• _DATA UNDER STUDY_:
------
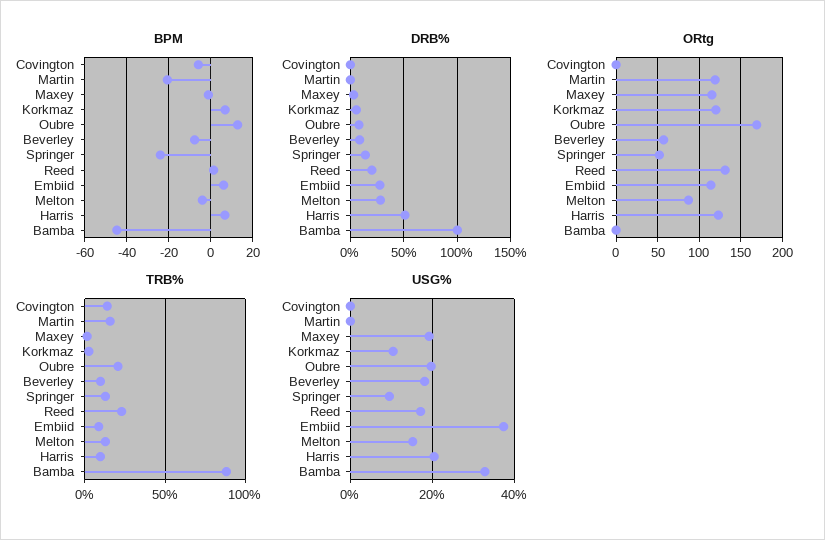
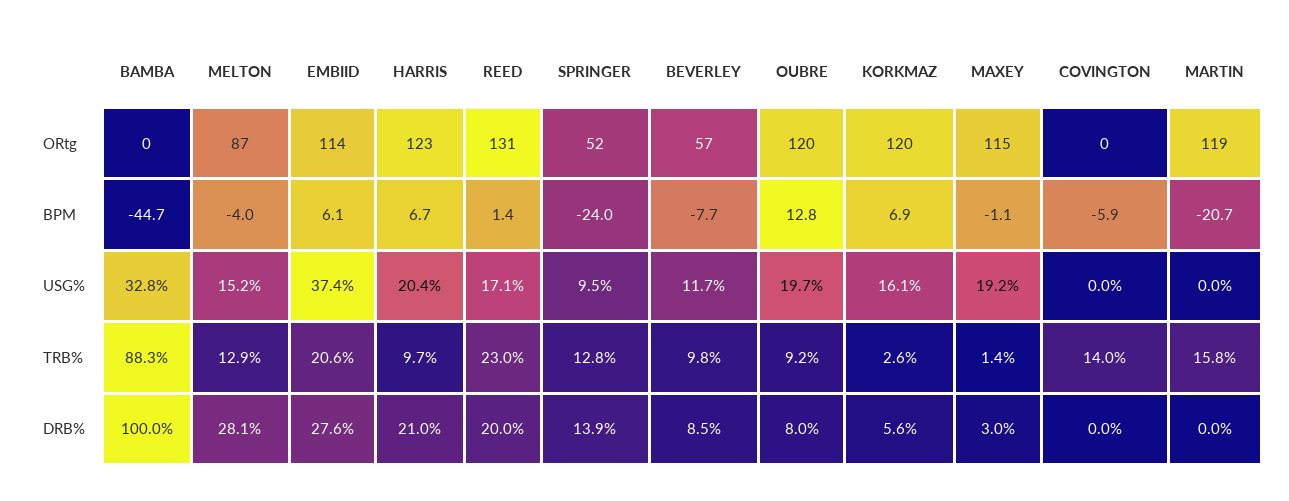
DRB%, Harris: 50 -> 21
ORtg, Oubre: 170 -> 120
TRB%, Oubre: 20 -> 9.2
TRB%, Embiid: 10 -> 20.6
USG%, Korkmaz: 10 -> 16.1
USG%, Beverley: 18 -> 11.7

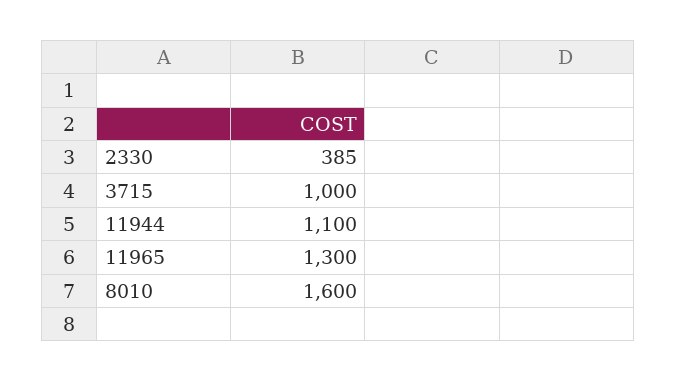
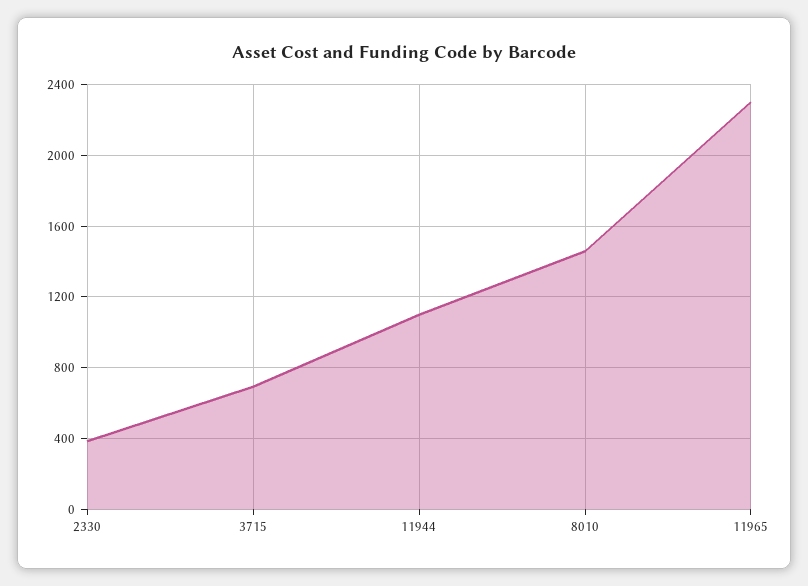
3715: 1000 -> 700
11965: 1300 -> 2300
8010: 1600 -> 1450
------
• _EXERCISE GOAL_:
Write out exactly the lines from the one containing "TRB%, Embiid: 10 -> 20.6" through the end of the entries, both included. Pictures are not copied.

• _WRITTEN RESPONSE_:
TRB%, Embiid: 10 -> 20.6
USG%, Korkmaz: 10 -> 16.1
USG%, Beverley: 18 -> 11.7

3715: 1000 -> 700
11965: 1300 -> 2300
8010: 1600 -> 1450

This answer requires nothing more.